Verkündigung darf Menschen nicht "katalogisieren"
Kardinal Marx warnt vor "moralischem Rigorismus"

09.07.2017 | Stand 30.07.2023, 4:11 Uhr
−Foto: Foto: Christian Eckl

Kardinal Reinhard Marx hat vor einem "moralischen Rigorismus" in der Verkündigung gewarnt. Weder dürfe die Kirche "Menschen katalogisieren", sagte der Erzbischof von München und Freising am Montagabend, 2. Februar, bei der Feier zum Fest Darstellung des Herrn, auch Mariä Lichtmess genannt, im Münchner Liebfrauendom.

FREISING/MÜNCHEN Ebenso falsch sei es aber auch zu denken, "nur weil etwas ist, was und wie es ist, bedeutet schon, dass es gut ist". Marx erinnerte in seiner Predigt daran, dass Gott sich in seiner Menschwerdung „mit jedem Menschen verbunden“ habe. Das Fest Darstellung des Herrn erinnere daran, dass Gott ein annehmender Gott sei. „Das bedeutet aber nicht, dass alles in Ordnung ist, was der Mensch tut.“ Dieser Gedanke habe "Auswirkungen bis auf die Fragen, mit denen wir uns bei der Synode beschäftigen". Die Bischofssynode im Herbst geht der Frage nach "Berufung und Sendung der Familie in Kirche und Welt von heute" nach.

"Gott wird in der Menschwerdung zum Licht", sagte Marx. Auch im Wesen des Menschen liege es, nach Offenheit, Aufklärung und Licht zu streben. Er sei eben "nicht fertig", sondern sei zu einem "größeren Leben" zu Gott hin bestimmt. Durch seine Menschwerdung baue Gott den Menschen eine Brücke dort hin.

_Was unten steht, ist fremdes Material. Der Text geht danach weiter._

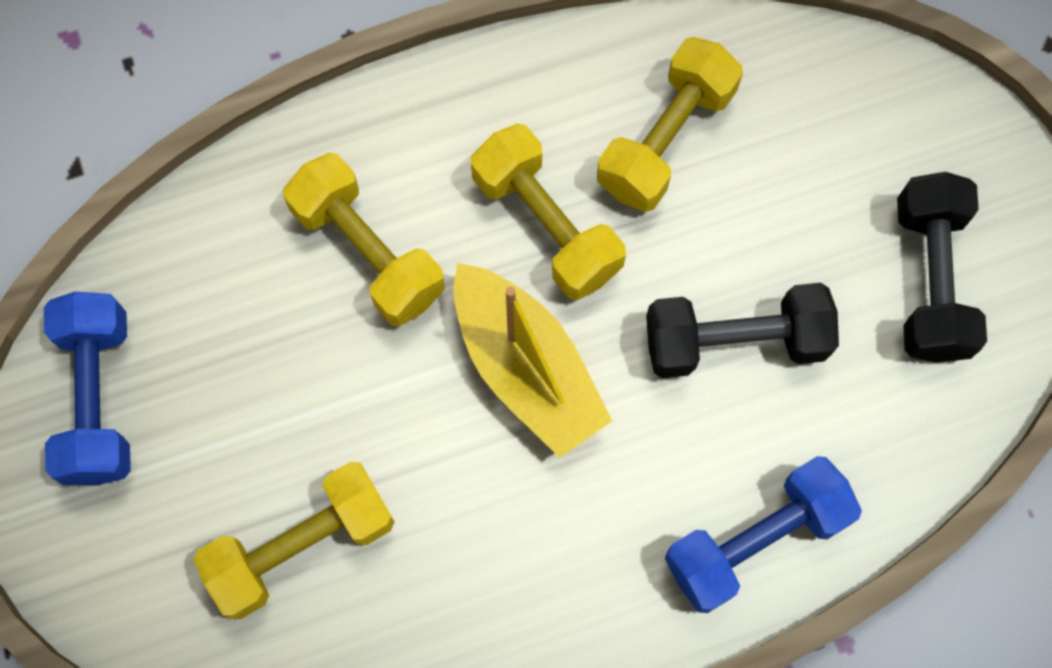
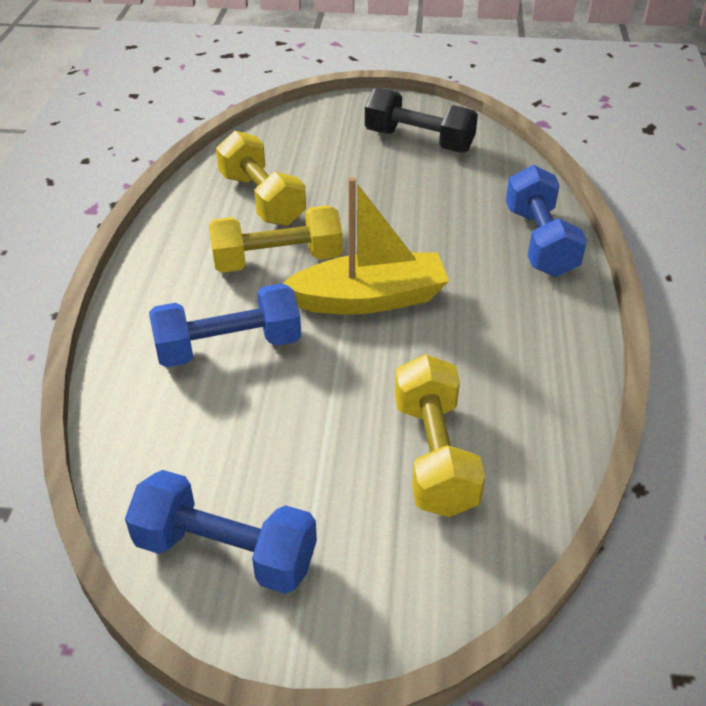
camera: 65 degrees left, 30 degrees down
yellow dumbbell [283,153,445,326] -> blue dumbbell [149,283,301,367]
black dumbbell [646,283,839,378] -> none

Ebenso brächten die Ordensleute „Licht in die menschliche Natur, sich nach diesem ganzen Leben auszustrecken“, würdigte der Erzbischof das Wirken der Nonnen und Mönche in der Erzdiözese. "Bitten wir den Herrn, dass wir getaufte und gefirmte Christen uns alle in diese Dynamik hineinbegeben, die wir durch das Entzünden des Lichtes entfacht haben", sagte er mit Blick auf den Brauch, zu Mariä Lichtmess Lichterprozessionen abzuhalten.

Zu den Feiern sind jedes Jahr insbesondere Ordensleute und Mitglieder der geistlichen Gemeinschaften eingeladen, da Mariä Lichtmess auch als "Tag des geweihten Lebens" begangen wird, an dem das Gebet für Ordensfrauen und Ordensmänner im Mittelpunkt steht. Um die Aufmerksamkeit auch im Jahresverlauf auf die verschiedenen Formen des Ordenslebens zu lenken und daran zu erinnern, welchen Dienst Ordenschristen für die Kirche und Gesellschaft übernehmen, wurde 2015 zum "Jahr der Orden" mit einer Fülle von Veranstaltungen ausgerufen.

Das Fest Darstellung des Herrn erinnert an die Darbringung Jesu im Tempel: Der jüdischen Tradition folgend, bringen Maria und Josef ihren erstgeborenen Sohn 40 Tage nach seiner Geburt in den Tempel, um ihn Gott zu weihen. Durch ein Geldopfer lösen sie ihn wieder aus. Der greise Simeon erkennt Jesus als Sohn Gottes und nennt ihn "Messias des Herrn" und "ein Licht, das die Heiden erleuchtet". Die Tradition der Lichterprozessionen entstand bereits im ersten Jahrtausend nach Christus, vermutlich auch in Anlehnung an Prozessionen in vorchristlicher Zeit. Aus der Lichtsymbolik erwuchs der Brauch, an diesem Tag die für das kommende Jahr benötigten Kerzen zu weihen. Wegen seines inhaltlichen Bezuges zu Weihnachten gilt das Fest Darstellung des Herrn traditionell als Abschluss der Weihnachtszeit, so dass in manchen Kirchen und Familien der Weihnachtsschmuck erst an diesem Tag abgenommen wird. Der Feiertag Mariä Lichtmess war auch lange Zeit im bäuerlichen Kalender ein wichtiger Termin, an dem die winterliche Arbeitspause endete. Knechte und Mägde bekamen ihren Lohn und konnten den Arbeitgeber wechseln.